Document passage –
▼▼▼
LN: The blockade of the Strait of Hormuz can have incalculable consequences. Donald Trump once said that when the war is over, it will be the countries that need to use that strait that will organize its security. The UK and France plan to gather a coalition of about thirty countries to organize the security of this strait… FE: But for that, you would need a UN mandate at minimum. In principle, you even have to go through the UN executive. Obviously, the executive body is the Security Council. Now, I won’t remind you that Russia and China sit on the Security Council. So, how do we proceed?

The French, the British, rightfully, could submit resolutions together, as they have been doing regularly since March 15, 2011, from the Libyan crisis. We were in the time of the Arab Spring, but since then, Paris and London almost systematically, by mutual agreement, submit resolutions to the Security Council.

What I formally approve, as a European and as a geopolitician. But that is not enough, because if one of the other three permanent members vetoes it, obviously, it will amount to nothing. And this is where we come, it seems to me, to the fundamental question of international law as it has existed since 1945 and which, in my opinion, is outdated. We can regret it perfectly and we can obviously remain, which is my case, very attached to a form of international law allowing at the very least a multilateralism. But it is outdated. Not since Donald Trump in the Middle East, but at least since Vladimir Putin in Ukraine.
▲▲▲
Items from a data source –
▼▼▼
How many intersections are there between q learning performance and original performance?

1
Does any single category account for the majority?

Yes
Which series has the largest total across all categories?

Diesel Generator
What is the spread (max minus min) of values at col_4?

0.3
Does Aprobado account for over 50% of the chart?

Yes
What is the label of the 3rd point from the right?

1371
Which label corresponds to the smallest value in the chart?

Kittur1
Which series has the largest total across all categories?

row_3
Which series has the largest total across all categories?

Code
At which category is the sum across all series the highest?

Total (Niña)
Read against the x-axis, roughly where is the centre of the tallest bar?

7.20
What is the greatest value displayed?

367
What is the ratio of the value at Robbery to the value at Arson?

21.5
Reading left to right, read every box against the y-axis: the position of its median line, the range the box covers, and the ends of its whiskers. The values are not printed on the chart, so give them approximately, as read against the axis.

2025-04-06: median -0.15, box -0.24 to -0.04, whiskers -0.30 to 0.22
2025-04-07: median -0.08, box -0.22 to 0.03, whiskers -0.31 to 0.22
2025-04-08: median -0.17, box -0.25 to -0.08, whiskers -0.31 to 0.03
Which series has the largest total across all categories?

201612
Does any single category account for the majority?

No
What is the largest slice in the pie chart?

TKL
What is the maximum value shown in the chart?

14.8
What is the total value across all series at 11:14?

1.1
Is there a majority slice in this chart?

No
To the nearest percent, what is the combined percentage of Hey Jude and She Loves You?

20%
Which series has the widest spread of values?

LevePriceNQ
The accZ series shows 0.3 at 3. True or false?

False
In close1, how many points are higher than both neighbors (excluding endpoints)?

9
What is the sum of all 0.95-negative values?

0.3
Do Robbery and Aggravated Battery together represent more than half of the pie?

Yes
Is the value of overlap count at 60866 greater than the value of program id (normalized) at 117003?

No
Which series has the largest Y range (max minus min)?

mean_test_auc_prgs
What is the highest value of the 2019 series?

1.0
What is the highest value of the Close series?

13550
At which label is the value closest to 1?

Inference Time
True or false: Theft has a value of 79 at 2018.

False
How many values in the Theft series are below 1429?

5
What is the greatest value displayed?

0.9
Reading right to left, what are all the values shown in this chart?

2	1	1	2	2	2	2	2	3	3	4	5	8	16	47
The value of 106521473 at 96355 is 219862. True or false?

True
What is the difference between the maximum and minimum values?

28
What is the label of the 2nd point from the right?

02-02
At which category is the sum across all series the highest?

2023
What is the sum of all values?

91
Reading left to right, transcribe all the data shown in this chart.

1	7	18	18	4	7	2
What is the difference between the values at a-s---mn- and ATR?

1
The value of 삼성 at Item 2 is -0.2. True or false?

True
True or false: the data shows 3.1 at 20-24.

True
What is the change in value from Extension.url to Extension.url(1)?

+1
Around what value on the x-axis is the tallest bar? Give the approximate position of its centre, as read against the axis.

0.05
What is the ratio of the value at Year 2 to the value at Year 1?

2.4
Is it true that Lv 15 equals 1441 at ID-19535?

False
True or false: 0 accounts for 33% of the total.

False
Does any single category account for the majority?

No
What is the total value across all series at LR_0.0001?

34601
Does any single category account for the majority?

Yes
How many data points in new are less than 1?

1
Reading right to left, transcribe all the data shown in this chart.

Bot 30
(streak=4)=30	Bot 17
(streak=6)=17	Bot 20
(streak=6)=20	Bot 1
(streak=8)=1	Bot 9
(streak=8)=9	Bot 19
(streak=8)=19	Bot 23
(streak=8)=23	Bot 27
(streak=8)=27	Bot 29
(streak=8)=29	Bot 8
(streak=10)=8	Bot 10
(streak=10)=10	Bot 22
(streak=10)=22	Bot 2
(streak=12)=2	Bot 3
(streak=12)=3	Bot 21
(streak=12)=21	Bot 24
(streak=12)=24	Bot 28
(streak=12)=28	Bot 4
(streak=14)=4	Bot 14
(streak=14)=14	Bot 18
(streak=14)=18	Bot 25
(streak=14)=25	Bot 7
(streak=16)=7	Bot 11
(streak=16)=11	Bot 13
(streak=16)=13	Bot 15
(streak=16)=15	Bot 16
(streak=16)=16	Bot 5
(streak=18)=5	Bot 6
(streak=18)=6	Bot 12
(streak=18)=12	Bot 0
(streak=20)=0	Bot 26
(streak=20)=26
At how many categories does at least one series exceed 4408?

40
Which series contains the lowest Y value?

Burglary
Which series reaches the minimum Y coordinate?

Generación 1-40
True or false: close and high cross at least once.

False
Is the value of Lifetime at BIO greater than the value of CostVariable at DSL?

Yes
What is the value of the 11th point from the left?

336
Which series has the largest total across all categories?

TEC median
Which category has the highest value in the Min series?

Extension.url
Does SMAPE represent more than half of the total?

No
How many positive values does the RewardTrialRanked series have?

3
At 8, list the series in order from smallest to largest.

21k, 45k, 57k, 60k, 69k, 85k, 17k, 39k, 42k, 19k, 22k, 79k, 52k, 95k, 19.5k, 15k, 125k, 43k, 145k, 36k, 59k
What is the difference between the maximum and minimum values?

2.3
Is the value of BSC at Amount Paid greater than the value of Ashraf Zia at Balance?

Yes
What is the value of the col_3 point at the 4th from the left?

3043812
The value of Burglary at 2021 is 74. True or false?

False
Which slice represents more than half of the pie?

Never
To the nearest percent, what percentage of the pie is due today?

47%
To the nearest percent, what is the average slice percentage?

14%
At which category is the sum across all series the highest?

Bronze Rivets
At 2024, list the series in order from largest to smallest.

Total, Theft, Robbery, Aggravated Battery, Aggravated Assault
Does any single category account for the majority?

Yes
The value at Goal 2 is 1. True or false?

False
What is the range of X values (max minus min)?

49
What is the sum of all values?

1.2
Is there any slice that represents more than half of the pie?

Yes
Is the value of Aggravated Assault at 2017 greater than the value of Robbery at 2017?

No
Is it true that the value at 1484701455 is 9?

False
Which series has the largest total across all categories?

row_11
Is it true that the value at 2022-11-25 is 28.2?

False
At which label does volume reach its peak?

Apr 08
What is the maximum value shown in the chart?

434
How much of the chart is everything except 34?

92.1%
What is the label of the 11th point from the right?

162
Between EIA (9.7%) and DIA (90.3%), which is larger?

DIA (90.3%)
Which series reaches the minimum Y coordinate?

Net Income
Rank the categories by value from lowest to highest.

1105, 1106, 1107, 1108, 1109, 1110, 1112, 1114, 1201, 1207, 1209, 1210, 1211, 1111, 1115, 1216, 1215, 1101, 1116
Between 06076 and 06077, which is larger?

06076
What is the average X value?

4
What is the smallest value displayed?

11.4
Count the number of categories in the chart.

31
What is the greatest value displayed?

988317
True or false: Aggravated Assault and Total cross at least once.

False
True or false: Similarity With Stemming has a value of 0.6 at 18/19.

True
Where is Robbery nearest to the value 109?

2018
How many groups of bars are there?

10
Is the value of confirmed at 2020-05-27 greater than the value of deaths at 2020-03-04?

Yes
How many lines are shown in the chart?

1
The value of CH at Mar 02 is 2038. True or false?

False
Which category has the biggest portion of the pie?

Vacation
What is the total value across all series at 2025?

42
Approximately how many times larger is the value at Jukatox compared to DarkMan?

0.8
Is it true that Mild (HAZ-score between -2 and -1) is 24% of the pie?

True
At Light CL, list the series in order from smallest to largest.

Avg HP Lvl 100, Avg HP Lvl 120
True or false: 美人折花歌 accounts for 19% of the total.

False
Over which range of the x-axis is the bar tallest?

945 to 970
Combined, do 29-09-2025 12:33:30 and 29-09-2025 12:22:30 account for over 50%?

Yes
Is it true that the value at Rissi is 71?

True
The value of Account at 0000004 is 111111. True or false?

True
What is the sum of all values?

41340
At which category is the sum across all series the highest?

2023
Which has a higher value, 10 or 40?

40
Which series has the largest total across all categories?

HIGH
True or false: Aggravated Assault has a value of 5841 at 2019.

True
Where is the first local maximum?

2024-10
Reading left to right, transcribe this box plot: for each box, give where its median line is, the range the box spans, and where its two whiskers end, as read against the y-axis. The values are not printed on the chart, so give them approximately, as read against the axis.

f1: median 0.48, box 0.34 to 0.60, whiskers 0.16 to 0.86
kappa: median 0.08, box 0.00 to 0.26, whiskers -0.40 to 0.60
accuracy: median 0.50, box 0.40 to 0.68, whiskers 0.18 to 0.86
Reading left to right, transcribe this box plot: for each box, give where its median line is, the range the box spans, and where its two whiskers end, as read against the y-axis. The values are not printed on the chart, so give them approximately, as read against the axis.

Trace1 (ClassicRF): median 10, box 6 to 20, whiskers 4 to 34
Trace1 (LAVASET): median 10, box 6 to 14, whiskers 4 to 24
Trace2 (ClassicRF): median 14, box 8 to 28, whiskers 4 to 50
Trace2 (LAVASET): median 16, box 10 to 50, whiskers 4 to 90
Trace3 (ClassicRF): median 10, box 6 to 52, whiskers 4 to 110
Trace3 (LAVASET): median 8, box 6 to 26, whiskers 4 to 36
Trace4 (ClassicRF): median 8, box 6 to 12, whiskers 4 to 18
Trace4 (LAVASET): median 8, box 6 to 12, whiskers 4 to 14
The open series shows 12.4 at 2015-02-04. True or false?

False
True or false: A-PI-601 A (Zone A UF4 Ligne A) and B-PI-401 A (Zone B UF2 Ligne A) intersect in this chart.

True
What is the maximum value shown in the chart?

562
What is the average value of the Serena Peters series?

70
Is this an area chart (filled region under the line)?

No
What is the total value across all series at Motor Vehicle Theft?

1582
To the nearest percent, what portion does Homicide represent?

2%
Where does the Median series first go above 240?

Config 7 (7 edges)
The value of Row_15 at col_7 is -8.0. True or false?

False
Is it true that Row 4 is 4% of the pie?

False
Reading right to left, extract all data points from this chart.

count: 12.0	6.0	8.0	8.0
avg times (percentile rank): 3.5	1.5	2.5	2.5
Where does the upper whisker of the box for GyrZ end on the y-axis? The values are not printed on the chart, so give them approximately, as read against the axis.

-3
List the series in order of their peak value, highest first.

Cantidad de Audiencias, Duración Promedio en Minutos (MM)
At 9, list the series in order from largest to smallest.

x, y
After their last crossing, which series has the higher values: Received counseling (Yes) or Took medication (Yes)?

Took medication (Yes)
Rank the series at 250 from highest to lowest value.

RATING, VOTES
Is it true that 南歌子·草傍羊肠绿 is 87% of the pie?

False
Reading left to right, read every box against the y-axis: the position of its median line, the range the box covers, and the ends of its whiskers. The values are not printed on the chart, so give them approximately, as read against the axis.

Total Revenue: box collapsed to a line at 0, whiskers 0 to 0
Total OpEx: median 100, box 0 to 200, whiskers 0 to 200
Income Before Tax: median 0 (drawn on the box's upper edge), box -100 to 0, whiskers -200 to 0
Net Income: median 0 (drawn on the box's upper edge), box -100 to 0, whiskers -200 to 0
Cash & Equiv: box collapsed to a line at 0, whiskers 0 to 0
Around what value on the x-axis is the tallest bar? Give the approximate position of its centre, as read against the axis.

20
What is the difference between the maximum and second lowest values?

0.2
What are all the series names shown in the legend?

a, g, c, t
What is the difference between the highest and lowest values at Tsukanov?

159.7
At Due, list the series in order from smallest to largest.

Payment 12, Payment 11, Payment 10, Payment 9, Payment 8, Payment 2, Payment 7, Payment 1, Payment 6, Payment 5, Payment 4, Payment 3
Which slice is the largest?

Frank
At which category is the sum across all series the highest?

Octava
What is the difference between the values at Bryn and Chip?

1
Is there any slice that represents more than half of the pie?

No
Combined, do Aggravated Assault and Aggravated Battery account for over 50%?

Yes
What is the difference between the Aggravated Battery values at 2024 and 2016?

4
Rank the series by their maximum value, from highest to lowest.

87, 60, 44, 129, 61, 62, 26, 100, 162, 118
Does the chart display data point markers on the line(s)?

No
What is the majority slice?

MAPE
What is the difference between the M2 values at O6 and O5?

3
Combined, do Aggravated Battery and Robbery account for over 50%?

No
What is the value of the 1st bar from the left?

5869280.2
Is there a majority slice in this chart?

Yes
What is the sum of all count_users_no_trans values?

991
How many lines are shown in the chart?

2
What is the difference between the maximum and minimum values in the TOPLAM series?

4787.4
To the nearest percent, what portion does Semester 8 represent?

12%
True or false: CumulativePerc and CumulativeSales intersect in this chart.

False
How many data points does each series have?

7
▲▲▲
Activities –
- a) In the passage on securing the Strait of Hormuz, since what date have the French and the British regularly submitted resolutions together to the Security Council?
- b) Carry the passage on securing the Strait of Hormuz forward from its final sentence.

Task results –
- a) Since March 15, 2011, starting with the Libyan crisis.

- b)
LN: Since the beginning of this conflict, the UN seems remarkably absent. It is supposed to be the place of multilateralism and diplomacy… FE: Yes, it is supposed to be, but since 1945, it has not escaped anyone that it is the great powers on the Security Council, the permanent members, therefore endowed with the famous veto right, who impose their views. The UN was built in a particular moment and on an extremely particular balance of power. And today, things have changed.

LN: Why do you think Donald Trump keeps postponing his ultimatum? FE: Because negotiations are ongoing. And then because it’s Trump. On the political and military level, he is almost completely unpredictable. He is not on the economic level. He is an absolute mercantilist. He is so unpredictable that I don’t even know to what extent he himself knows what decision he is going to make the next day.

And I’m not kidding. We rarely have, in the long history of international relations, to deal with this kind of situation. If he organized his own unpredictability to deceive his enemies, it might not be stupid. Except that I’m not at all certain that the majority, the critical mass, let’s say, of his erratic statements and actions, is part of this “strategy.”

I think there is also a significant part of nonsense in Mr. Trump. What can be said is that he is not primarily seeking to overthrow the Tehran regime, but he is seeking in the long term to pacify, I mean pacify – not sure he will succeed – the region to the benefit obviously of the United States, but also of Gulf countries that he does not consider allies but as clients.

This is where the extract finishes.